══ Dataset section

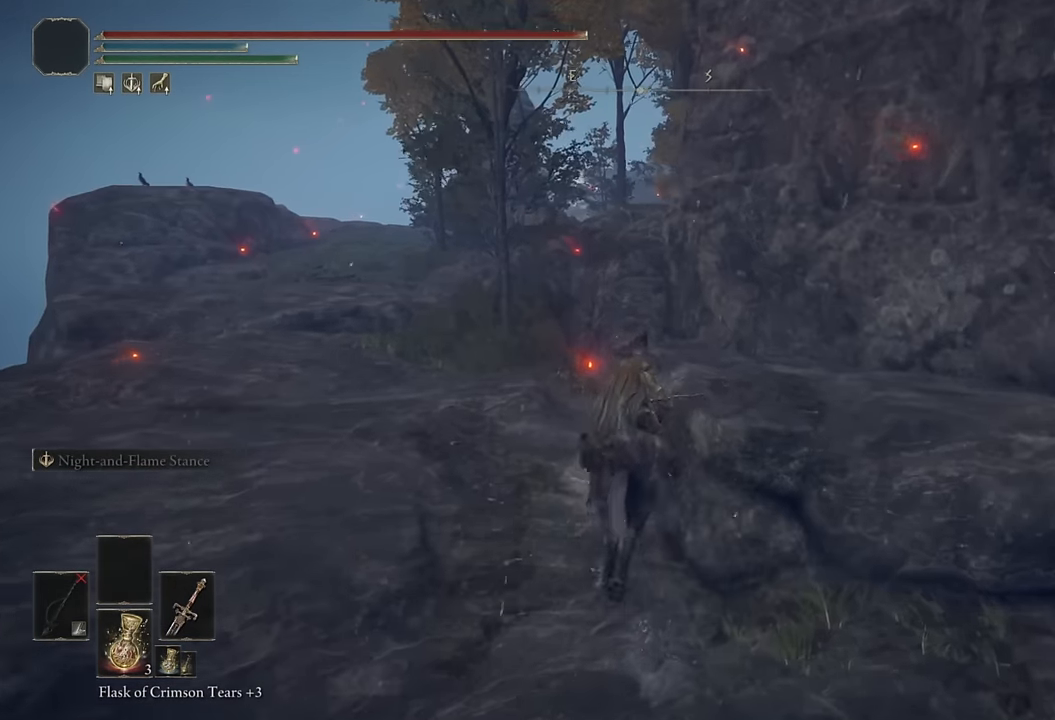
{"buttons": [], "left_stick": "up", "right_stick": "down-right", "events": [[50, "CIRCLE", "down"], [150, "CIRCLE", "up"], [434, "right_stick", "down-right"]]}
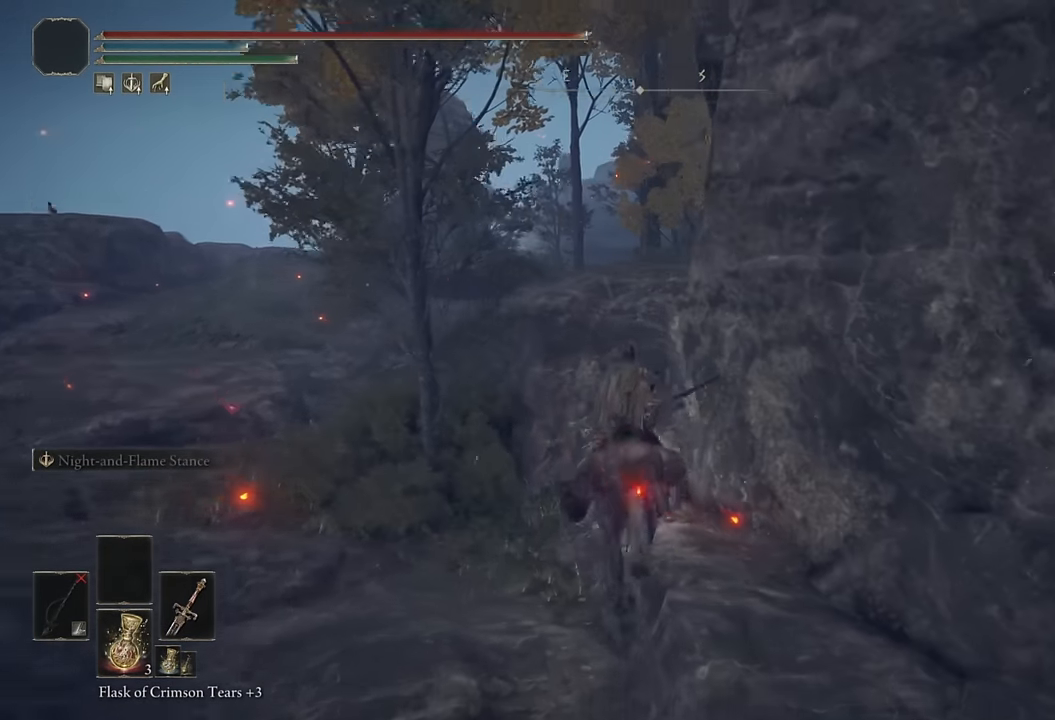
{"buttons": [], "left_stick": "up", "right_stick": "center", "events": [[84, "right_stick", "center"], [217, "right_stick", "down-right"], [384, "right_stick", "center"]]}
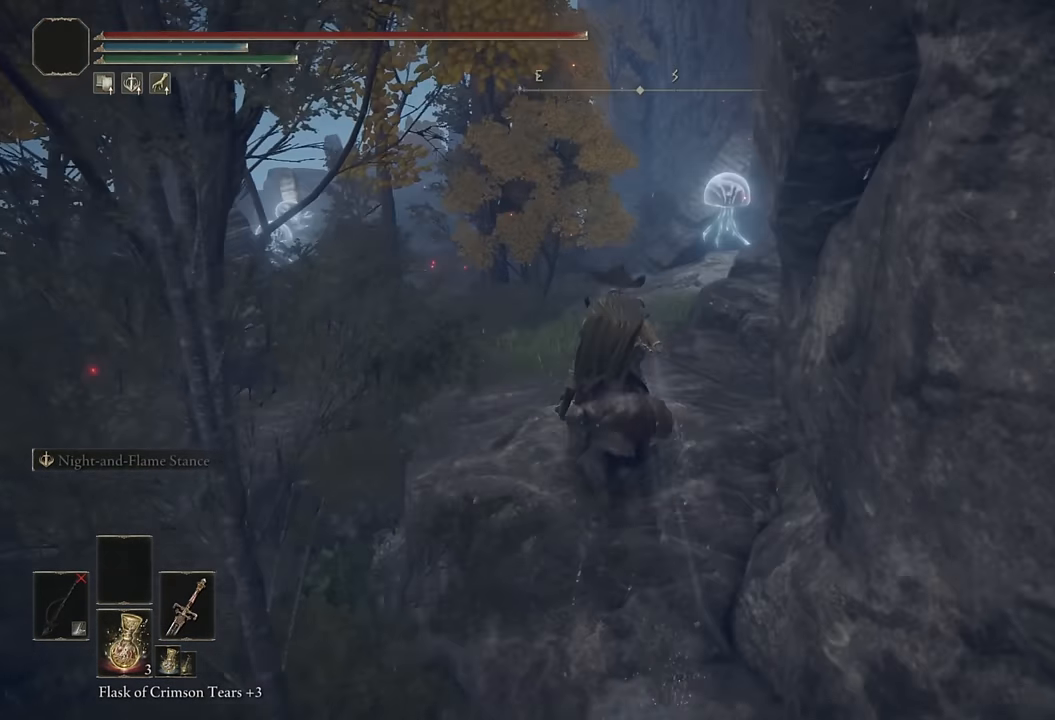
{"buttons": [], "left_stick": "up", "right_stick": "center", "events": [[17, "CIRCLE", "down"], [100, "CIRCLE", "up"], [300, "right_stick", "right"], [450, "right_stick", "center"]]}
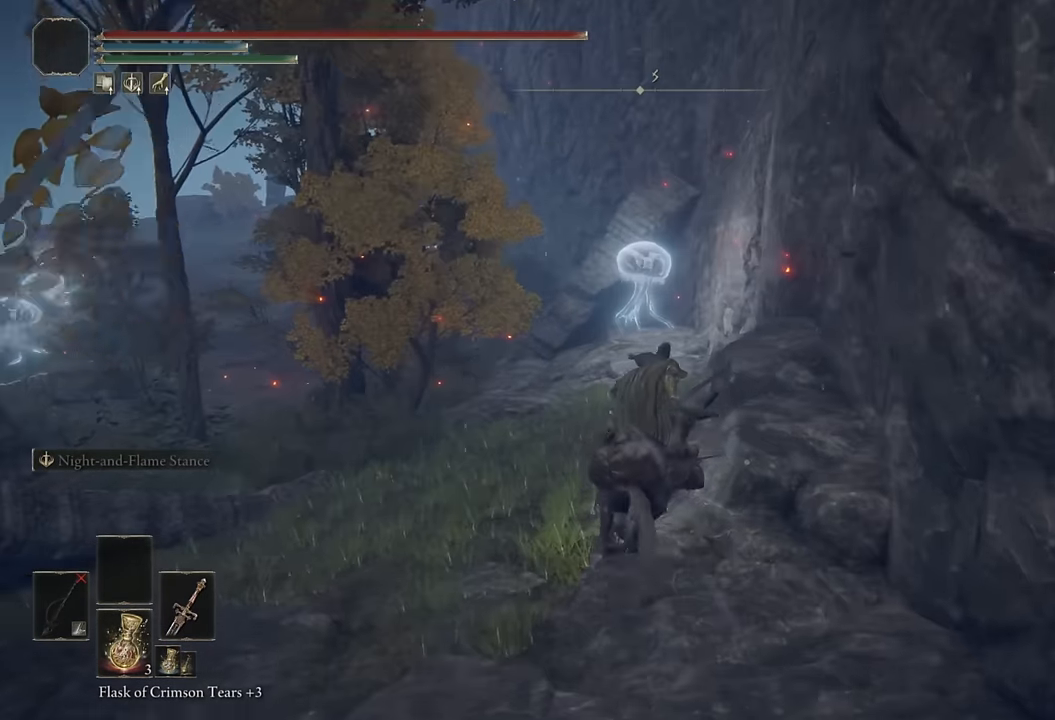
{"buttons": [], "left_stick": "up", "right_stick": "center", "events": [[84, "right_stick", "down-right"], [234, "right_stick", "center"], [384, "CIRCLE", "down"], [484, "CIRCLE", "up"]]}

════

Requirement:
Print all of the material exactly. Omit pictures.

Answer space:
{"buttons": [], "left_stick": "up", "right_stick": "down-right", "events": [[50, "CIRCLE", "down"], [150, "CIRCLE", "up"], [434, "right_stick", "down-right"]]}
{"buttons": [], "left_stick": "up", "right_stick": "center", "events": [[84, "right_stick", "center"], [217, "right_stick", "down-right"], [384, "right_stick", "center"]]}
{"buttons": [], "left_stick": "up", "right_stick": "center", "events": [[17, "CIRCLE", "down"], [100, "CIRCLE", "up"], [300, "right_stick", "right"], [450, "right_stick", "center"]]}
{"buttons": [], "left_stick": "up", "right_stick": "center", "events": [[84, "right_stick", "down-right"], [234, "right_stick", "center"], [384, "CIRCLE", "down"], [484, "CIRCLE", "up"]]}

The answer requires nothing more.